Le
migrazioni di massa e la loro gestione: un argomento assai concreto e
quotidiano. Per questo, non sarebbe potuto passare in silenzio l’invito del
Comitato Senza Confini: partecipare al dibattito “Migranti: l’invasione che non
c’è”. Esso si è tenuto al Teatro Civico “M. Bortolozzi” di Manerbio, il 5
dicembre 2017.
Laura Alghisi, Claudio Taccioli, Giorgio Cremaschi e don Fabio Corazzina al Teatro Civico "M. Bortolozzi" di Manerbio (BS) |
Il dibattito era introdotto da Laura
Alghisi, sindaca di Verolavecchia. Partecipavano: Giorgio Cremaschi, esponente
della Piattaforma Sociale Eurostop; Claudio Taccioli, del Comitato Senza Confini; don Fabio Corazzina, parroco
di S. Maria in Silva ed ex-Coordinatore di Pax Christi.
Taccioli ha spiegato che il Comitato
si è costituito di recente, davanti agli sfratti di inquilini rimasti
disoccupati e alla condizione dei senzatetto. Quanto alla retorica dell’
“aiutiamoli a casa loro”, Taccioli ha menzionato casi d’investimenti italiani
in altri continenti, finiti al centro di polemiche: la diga Gibe III nella
Valle dell’Omo, in Etiopia, che metterebbe in crisi un sistema agropastorale
basato sulle piene del fiume e sulla pesca; la centrale elettrica a carbone a Pljevlja, in Montenegro, contestata come inquinanti;
l’allevamento di bestiame in Patagonia, a prezzo dell’allontanamento dei locali
Mapuche. Insomma: “aiuti” che sarebbero finanche controproducenti.

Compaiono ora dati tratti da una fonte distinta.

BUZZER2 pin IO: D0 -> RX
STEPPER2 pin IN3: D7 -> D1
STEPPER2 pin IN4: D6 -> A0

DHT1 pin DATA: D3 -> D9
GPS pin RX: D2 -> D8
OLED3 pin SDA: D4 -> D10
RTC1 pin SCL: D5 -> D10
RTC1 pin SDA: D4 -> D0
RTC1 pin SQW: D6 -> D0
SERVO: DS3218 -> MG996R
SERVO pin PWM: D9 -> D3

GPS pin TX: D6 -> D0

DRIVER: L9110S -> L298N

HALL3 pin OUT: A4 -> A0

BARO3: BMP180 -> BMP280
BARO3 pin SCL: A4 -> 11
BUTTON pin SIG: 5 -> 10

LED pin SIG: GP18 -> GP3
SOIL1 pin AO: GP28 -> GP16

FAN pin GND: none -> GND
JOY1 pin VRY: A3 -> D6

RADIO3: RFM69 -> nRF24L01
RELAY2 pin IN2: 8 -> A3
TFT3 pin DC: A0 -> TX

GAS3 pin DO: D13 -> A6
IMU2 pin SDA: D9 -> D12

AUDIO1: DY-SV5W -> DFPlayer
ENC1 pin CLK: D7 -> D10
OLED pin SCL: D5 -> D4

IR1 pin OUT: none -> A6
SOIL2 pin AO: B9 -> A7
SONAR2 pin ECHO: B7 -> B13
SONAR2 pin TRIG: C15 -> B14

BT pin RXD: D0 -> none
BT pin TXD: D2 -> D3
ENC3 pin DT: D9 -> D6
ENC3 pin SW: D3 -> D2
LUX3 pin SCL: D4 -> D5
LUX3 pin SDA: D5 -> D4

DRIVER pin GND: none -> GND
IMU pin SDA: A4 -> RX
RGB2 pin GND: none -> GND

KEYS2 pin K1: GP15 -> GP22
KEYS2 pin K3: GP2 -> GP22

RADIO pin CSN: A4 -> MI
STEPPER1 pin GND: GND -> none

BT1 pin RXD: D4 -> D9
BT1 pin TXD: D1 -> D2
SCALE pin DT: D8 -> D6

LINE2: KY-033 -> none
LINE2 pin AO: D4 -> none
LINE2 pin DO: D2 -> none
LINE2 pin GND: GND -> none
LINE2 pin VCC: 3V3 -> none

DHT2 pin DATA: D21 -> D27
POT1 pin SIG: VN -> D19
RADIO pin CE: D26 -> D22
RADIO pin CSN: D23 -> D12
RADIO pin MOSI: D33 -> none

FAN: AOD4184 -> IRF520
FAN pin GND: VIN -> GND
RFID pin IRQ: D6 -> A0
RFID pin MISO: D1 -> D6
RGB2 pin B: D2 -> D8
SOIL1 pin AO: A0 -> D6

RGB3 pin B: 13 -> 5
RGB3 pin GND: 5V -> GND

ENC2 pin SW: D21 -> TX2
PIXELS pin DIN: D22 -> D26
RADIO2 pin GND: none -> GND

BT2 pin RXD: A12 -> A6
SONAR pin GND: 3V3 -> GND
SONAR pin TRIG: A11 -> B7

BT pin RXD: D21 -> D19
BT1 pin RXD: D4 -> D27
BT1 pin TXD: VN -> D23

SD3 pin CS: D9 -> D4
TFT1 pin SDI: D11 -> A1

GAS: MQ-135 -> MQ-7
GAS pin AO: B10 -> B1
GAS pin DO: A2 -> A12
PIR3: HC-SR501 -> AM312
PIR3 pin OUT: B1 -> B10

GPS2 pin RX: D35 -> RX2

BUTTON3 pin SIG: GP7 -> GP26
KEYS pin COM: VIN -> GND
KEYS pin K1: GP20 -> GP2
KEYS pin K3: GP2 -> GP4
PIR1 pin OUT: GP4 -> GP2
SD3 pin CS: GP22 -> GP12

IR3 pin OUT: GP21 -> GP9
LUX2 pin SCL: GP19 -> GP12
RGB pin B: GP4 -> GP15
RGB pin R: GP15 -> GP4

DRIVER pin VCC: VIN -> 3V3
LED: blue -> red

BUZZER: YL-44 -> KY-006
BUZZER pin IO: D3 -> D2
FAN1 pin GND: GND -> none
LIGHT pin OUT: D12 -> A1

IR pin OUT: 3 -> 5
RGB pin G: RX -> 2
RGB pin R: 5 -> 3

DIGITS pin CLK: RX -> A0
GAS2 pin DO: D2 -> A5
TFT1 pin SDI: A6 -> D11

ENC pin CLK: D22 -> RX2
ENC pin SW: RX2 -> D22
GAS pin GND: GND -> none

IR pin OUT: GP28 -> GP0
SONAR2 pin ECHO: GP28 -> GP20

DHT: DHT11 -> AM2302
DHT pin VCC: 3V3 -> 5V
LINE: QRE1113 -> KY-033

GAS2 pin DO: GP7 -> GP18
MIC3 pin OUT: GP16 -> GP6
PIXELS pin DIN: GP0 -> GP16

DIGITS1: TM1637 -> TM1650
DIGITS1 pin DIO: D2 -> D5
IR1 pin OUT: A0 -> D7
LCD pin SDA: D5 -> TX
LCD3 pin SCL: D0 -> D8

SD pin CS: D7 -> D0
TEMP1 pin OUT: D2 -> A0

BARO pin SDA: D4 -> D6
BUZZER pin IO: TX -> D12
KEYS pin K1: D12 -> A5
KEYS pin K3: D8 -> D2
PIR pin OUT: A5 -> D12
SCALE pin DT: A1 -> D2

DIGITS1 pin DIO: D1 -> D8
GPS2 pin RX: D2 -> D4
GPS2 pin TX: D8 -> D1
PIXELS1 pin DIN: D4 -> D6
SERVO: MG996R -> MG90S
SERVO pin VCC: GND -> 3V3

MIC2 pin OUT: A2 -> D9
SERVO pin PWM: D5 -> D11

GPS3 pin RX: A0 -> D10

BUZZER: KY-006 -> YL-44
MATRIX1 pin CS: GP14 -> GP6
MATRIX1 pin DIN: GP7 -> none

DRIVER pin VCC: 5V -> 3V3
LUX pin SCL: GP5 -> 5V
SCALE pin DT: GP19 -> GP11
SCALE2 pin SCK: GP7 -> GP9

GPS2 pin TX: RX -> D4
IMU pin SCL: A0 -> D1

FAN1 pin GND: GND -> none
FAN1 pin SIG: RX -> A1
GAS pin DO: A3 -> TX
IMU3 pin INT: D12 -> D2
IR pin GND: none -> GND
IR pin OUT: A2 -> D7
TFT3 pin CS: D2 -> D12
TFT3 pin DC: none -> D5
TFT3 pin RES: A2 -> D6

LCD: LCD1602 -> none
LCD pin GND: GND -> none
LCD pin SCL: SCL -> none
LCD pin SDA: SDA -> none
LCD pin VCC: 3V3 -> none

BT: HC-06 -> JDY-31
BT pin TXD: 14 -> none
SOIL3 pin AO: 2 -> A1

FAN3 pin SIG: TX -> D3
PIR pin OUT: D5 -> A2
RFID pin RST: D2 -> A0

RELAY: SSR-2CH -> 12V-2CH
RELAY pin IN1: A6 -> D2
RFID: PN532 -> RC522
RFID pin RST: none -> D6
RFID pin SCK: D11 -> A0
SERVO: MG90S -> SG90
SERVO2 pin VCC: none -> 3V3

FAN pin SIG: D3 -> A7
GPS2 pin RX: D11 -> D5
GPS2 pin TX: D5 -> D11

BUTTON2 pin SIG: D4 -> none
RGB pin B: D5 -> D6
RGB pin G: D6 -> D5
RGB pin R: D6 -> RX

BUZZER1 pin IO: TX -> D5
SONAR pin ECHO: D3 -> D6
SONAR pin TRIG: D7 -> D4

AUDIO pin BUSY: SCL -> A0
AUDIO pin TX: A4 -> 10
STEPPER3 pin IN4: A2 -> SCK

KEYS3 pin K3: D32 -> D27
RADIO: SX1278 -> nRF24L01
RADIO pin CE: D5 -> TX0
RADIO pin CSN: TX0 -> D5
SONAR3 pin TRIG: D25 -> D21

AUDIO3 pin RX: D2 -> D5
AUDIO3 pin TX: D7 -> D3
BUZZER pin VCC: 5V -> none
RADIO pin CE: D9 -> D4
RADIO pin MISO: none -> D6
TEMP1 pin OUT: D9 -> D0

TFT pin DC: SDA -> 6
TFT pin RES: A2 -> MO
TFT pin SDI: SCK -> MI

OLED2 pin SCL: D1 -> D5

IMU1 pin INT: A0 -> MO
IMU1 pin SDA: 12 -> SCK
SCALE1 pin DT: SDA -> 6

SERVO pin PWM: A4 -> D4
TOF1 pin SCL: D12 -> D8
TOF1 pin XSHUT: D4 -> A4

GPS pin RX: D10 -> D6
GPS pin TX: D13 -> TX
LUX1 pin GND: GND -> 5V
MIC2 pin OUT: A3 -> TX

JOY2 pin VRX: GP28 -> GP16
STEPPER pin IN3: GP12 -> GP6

Il Comitato
da lui rappresentato si occupa sia di costruire simili atti d’accusa, sia di
fermare gli sfratti in Italia.
Cremaschi ha individuato una causa
delle condizioni di sfruttamento proprio nella perdita del permesso di
soggiorno, prevista qualora non si accetti un posto di lavoro. In questo senso,
è vero che “gli immigrati accettano le condizioni di lavoro peggiori”, come si
suol dire quando li si presenta come concorrenti degli italiani nel trovare un
impiego. La diffusione di simili concetti è stata ricondotta da Cremaschi a una
strategia propagandistica di “divide et impera”: nutrire il rancore tra
lavoratori sfruttati, perché non possano fare fronte comune contro gli
sfruttatori.
Kemi Seba, un attivista citato da Cremaschi, ha bruciato in pubblico alcuni Franchi
CFA, una moneta in corso nelle ex-colonie francesi e accusata da Seba di
penalizzare l’economia locale. Per questo, è stato arrestato. Il problema da
lui sottolineato è un esempio di come la distruzione delle condizioni economiche
parta da cause remote (valore della moneta, retaggi di colonialismo, interessi
privati).
Don Fabio, essendo un religioso, ha
aggiunto osservazioni d’altro carattere: la famosa “perdita delle radici
religiose”, spesso attribuita all’arrivo di immigrati islamici. Ha sottolineato
come, in merito, egli trovi assai più influente la difficoltà di “santificare
le feste”, quando viene richiesto di lavorare in giorni festivi; o il blocco
psicologico che impedisce di pregare sui luoghi di lavoro. Alla facilità del
trovare capri espiatori, o del consegnare la “risoluzione” in mano a
indifferenza e metodi polizieschi, don Fabio ha contrapposto la necessità del
dialogo.
Da parte del pubblico, è emersa
l’esigenza che l’accoglienza e il dialogo avvengano nel rispetto della disciplina e della comunità locale. Si è espressa anche la rabbia di una
parrocchiana verso alcuni arcipreti, disposti a spendere per la bellezza della
liturgia, ma non per le opere di soccorso sociale (ignorando il parere dei
fedeli). Un presente ha sottolineato la situazione per cui le persone bloccate
nei centri di accoglienza o in condizioni di indigenza sarebbero “costrette” a
delinquere. La parola d’ordine del dibattito è stata: “rancore”. Non solo la
povertà va aumentando, ma anche il desiderio di “far sparire” (fisicamente)
coloro che non possono più generare profitto.